As you may have heard, AWS is now charging for public IPv4 addresses, which have become scarce. While this is not so much about the cost, this really triggered me investigating if the toolstacks I am using would all work with IPv6, with a view to turn off IPv4 as early as possible.

One of the tasks is to modify the DNS entries, such that the IPv4 address will no longer resolved, and the DNS record only contains the IPv6 address. This can be done by removing the “A RECORD” from your DNS entry, and ensuring the AAAA record points to your IPv6 address. For some providers, like gandi, this can readily be done. Changing them on strato, who I am generally very happy with, however, caused a small headache:-

You can either chose to assign your own IPv4 address (which is the one you want to retire, right), or assign it to a Strato supplied address. Now, you can edit the AAAA record, but that will in the end not result in a successul configuration:-

  • Clients using IPv4 DNS results will contact the strato webpage, while
  • clients resolving using IPv6 will connect to my machine

It is pretty unclear what will happen to what user. So, I contacted the helpdesk, asking if there would be a facility to delete the A record alltogether. That, however, was not possible. So, a little bit of money and hogging a scarce IPv4 address just because the web page did not cater for that?

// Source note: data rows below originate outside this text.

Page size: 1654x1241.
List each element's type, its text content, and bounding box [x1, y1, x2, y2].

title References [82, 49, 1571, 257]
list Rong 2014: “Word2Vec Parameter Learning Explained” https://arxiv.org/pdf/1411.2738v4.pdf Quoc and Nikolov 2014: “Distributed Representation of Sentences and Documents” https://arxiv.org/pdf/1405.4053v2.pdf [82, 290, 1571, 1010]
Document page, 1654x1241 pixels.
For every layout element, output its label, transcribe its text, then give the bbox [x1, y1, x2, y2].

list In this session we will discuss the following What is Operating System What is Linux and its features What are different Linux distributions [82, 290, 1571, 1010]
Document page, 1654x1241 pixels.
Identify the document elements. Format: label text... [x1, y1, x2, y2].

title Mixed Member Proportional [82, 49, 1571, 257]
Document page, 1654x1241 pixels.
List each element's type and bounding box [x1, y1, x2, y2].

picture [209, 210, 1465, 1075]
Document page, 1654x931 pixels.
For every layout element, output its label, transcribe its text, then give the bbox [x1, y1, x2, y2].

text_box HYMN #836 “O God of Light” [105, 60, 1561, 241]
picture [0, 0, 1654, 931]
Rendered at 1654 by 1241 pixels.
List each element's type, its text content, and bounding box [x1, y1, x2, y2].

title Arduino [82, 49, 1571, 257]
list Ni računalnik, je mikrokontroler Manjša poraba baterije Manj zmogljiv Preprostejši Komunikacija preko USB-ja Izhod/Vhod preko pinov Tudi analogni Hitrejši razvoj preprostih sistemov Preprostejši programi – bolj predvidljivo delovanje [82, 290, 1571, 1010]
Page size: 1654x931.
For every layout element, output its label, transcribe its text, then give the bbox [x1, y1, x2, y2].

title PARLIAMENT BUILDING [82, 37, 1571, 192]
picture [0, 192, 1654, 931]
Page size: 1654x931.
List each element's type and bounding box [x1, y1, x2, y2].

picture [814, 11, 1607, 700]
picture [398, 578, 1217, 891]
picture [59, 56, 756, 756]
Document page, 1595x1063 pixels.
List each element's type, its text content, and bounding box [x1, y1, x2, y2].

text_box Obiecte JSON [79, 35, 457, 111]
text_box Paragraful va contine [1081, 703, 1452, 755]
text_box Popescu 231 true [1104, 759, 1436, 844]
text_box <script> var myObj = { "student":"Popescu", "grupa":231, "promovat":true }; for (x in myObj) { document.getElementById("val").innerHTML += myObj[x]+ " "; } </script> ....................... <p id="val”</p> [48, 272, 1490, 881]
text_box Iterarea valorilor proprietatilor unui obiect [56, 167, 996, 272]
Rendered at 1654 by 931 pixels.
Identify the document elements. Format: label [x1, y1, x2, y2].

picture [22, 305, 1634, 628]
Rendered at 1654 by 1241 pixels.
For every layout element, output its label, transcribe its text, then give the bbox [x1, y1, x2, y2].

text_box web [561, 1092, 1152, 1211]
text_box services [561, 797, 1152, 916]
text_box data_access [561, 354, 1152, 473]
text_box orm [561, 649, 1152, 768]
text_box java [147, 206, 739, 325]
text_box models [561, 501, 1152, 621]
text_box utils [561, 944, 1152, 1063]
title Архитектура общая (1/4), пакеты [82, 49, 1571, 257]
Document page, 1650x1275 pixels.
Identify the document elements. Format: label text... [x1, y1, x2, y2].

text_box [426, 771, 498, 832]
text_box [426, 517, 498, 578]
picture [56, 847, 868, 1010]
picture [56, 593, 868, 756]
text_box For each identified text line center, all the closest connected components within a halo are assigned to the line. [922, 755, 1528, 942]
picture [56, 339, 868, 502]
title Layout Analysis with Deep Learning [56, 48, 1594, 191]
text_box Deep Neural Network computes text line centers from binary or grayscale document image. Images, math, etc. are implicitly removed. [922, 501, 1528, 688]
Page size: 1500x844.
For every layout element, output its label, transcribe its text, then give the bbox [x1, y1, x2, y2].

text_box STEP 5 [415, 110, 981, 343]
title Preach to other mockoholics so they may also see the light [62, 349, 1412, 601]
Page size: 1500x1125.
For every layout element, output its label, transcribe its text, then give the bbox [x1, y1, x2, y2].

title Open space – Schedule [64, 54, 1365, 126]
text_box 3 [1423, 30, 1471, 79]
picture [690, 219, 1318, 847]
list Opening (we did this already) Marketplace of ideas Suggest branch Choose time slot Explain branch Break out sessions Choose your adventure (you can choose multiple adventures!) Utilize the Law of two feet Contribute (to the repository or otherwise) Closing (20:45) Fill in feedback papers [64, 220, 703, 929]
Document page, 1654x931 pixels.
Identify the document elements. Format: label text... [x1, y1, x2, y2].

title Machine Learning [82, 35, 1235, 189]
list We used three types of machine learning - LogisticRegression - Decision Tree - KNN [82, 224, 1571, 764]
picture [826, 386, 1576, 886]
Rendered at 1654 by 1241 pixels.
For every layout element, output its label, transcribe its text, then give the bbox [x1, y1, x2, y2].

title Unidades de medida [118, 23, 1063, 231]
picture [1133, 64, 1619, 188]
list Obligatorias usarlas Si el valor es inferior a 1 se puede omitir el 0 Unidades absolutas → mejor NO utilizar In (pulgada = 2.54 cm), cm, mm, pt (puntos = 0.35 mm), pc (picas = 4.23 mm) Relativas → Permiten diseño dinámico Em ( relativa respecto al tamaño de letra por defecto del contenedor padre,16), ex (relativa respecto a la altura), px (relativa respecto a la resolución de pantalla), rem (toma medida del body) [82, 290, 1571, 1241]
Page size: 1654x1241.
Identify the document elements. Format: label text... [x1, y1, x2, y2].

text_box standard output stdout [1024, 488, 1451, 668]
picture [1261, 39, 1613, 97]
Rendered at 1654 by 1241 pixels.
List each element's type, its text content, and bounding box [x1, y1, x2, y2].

It took me a few days until I found the solution: DynDNS, a dynamic DNS protocol usually only used to make your network at home visible under a name of your chosing. DynDNS does allow you to specify if your IP address dynamically, and, the best thing, it allows you to do that for IPv4, IPv6, or both.

I chose ddclient, which was also available as a package on the OS I use. For strato, the only setting that required attention were

  • setting the protocol to dyndnsv2
  • retrieving the IP address from the correct network adapter (which I determined to looking at the output of ip addr)
  • then editing /etc/ddclient.conf and replacing use=if with usev6=if (which means use interface to determine the IP address)

Voila, no more IPv4 entry. Not 100% sure how I can test global connectivity, though, but it looks solid.